Yomiuri Shimbun file photo
The condominium complex under construction in Xi’an, Shaanxi Province in China

“I just want to move into the apartment that I bought and live there with peace of mind,” said Cao Yingying, a 42-year-old restaurant worker in Xi’an, Shaanxi Province.

She bought a unit on the 13th floor of an apartment building for 600,000 yuan 10 years ago in this ancient city in central China. But the apartment building is still under construction, though she has been continuing to pay the mortgage of 2,500 yuan per month.

More than 300 households frustrated by the situation began to live in the apartment complex without electricity, gas or water.

It is common in China’s real estate industry to sell pre-completed properties at a discounted price and use the money to fund construction. The pandemic has caused a string of construction stoppages across the country as builders’ cash flow deteriorates. Nationwide at nearly 300 properties, homebuyers in similar situations have started refusing to pay their loans.

It is estimated that 1.4% of all mortgages outstanding, totaling more than 500 billion yuan, will become nonperforming loans.

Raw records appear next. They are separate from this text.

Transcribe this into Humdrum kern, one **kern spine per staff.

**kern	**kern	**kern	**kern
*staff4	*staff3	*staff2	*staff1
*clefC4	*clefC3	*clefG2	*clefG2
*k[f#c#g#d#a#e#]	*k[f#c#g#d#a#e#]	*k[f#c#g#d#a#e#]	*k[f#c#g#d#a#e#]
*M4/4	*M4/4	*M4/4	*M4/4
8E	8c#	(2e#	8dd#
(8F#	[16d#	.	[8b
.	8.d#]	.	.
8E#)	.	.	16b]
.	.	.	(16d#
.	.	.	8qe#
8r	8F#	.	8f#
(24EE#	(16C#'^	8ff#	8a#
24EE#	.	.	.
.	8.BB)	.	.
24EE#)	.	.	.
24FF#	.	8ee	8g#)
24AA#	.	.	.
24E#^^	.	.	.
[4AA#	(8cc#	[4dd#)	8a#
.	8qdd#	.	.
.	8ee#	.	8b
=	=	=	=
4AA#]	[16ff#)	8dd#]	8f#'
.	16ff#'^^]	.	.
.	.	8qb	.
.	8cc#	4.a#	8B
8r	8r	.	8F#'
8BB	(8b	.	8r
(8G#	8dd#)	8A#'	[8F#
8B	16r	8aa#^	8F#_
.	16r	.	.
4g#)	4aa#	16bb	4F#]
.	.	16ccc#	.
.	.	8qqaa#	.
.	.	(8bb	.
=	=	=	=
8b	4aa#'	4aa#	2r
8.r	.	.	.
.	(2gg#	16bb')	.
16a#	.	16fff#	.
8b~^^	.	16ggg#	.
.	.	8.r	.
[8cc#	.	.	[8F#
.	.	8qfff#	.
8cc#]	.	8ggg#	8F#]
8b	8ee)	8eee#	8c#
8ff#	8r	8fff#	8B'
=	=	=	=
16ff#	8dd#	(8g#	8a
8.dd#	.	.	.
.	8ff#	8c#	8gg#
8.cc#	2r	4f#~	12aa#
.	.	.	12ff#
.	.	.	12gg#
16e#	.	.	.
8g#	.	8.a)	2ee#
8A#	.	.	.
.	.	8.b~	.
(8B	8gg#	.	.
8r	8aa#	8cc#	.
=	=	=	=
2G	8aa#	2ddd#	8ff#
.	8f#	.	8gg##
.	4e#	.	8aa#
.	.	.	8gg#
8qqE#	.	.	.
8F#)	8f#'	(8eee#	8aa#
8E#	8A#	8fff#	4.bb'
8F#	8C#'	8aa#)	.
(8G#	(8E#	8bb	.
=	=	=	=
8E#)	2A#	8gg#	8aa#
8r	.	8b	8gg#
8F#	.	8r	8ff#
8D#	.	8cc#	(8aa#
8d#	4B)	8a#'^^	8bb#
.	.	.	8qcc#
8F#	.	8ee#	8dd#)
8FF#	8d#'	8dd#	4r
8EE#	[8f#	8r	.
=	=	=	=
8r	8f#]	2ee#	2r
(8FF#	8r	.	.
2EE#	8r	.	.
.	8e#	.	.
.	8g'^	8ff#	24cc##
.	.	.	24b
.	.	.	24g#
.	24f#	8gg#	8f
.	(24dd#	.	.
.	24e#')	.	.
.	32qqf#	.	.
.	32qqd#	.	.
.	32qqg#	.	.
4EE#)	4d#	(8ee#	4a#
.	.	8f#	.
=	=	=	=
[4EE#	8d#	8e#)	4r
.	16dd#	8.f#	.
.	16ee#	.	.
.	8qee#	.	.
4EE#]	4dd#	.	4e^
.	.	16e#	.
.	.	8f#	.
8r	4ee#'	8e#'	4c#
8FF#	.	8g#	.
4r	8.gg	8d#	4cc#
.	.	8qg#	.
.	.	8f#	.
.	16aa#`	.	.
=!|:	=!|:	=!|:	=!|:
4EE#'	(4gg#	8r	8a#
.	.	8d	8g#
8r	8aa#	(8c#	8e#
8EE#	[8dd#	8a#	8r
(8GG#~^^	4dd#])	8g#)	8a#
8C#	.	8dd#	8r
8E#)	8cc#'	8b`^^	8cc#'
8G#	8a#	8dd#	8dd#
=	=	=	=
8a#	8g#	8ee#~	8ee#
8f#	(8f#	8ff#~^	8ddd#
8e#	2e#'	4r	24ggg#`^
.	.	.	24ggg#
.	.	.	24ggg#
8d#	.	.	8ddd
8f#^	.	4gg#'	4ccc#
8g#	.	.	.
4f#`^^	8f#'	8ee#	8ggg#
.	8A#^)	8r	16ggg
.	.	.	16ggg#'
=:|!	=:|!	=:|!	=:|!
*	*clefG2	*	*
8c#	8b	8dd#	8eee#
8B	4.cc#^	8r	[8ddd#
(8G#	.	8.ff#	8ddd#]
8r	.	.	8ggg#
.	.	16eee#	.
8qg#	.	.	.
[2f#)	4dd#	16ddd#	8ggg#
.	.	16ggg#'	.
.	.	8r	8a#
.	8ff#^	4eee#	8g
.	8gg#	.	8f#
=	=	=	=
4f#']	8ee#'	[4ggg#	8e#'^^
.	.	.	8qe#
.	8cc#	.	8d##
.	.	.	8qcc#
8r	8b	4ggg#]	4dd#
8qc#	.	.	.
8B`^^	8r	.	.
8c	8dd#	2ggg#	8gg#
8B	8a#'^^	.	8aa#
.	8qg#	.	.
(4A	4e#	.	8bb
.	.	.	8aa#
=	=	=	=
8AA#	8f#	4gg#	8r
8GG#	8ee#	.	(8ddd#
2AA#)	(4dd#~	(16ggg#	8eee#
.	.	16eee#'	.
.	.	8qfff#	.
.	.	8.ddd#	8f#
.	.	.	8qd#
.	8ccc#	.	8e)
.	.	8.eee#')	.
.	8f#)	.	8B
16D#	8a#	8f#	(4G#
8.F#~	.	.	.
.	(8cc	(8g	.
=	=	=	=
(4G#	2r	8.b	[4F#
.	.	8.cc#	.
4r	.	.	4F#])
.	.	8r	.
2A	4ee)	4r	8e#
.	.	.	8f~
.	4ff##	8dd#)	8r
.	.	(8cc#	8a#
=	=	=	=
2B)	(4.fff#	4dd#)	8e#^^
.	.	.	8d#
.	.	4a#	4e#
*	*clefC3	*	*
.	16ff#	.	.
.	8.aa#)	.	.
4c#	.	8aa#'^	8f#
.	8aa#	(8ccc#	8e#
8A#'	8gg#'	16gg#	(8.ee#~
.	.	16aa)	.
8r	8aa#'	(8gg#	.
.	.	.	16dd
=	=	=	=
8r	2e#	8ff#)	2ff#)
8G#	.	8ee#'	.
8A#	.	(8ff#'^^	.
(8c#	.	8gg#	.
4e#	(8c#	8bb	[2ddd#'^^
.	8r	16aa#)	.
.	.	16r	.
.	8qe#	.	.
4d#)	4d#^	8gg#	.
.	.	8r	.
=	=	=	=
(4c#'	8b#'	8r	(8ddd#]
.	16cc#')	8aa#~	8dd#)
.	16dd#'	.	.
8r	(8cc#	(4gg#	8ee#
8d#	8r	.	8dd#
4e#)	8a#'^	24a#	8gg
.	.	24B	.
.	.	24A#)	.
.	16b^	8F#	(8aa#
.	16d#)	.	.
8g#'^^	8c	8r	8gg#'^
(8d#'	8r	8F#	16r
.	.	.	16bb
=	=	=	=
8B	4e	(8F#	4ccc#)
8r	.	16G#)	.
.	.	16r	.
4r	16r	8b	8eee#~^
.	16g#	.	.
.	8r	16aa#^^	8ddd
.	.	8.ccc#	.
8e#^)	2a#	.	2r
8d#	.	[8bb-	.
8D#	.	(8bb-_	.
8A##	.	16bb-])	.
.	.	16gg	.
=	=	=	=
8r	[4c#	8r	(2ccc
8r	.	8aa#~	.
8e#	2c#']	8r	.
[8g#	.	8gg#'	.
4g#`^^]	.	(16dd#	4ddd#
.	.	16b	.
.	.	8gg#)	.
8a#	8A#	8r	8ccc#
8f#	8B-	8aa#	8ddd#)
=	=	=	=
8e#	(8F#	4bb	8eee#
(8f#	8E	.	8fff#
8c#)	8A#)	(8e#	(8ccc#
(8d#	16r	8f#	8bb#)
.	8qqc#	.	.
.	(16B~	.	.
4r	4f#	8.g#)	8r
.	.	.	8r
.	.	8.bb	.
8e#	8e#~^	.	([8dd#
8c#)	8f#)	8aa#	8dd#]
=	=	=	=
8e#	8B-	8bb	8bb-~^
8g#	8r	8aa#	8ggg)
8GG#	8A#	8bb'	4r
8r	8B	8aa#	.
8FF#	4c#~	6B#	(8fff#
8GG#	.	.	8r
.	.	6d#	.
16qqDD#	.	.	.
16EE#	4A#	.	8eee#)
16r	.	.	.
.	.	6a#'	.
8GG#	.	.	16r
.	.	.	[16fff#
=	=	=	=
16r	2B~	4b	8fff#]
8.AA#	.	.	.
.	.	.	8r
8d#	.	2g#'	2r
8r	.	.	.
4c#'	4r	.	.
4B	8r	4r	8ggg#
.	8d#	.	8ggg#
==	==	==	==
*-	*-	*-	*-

The anxiety and vexation of condominium buyers is turning into anger toward the government. More than 1,000 people including Cao’s husband participated in a protest in front of the provincial government building in the middle of July.

In late July, Reuters reported, “China will launch a real estate fund to help property developers resolve a crippling debt crisis, aiming for a warchest of up to 300 billion yuan in a bid to restore confidence in the industry.”

One of those developers, China Evergrande Group, is in a financial crisis that on its own has debts of 2 trillion yuan. This has also cast a shadow on failing finances.

The Xi administration is beginning to get bogged down by the side effects of its zero-COVID policy.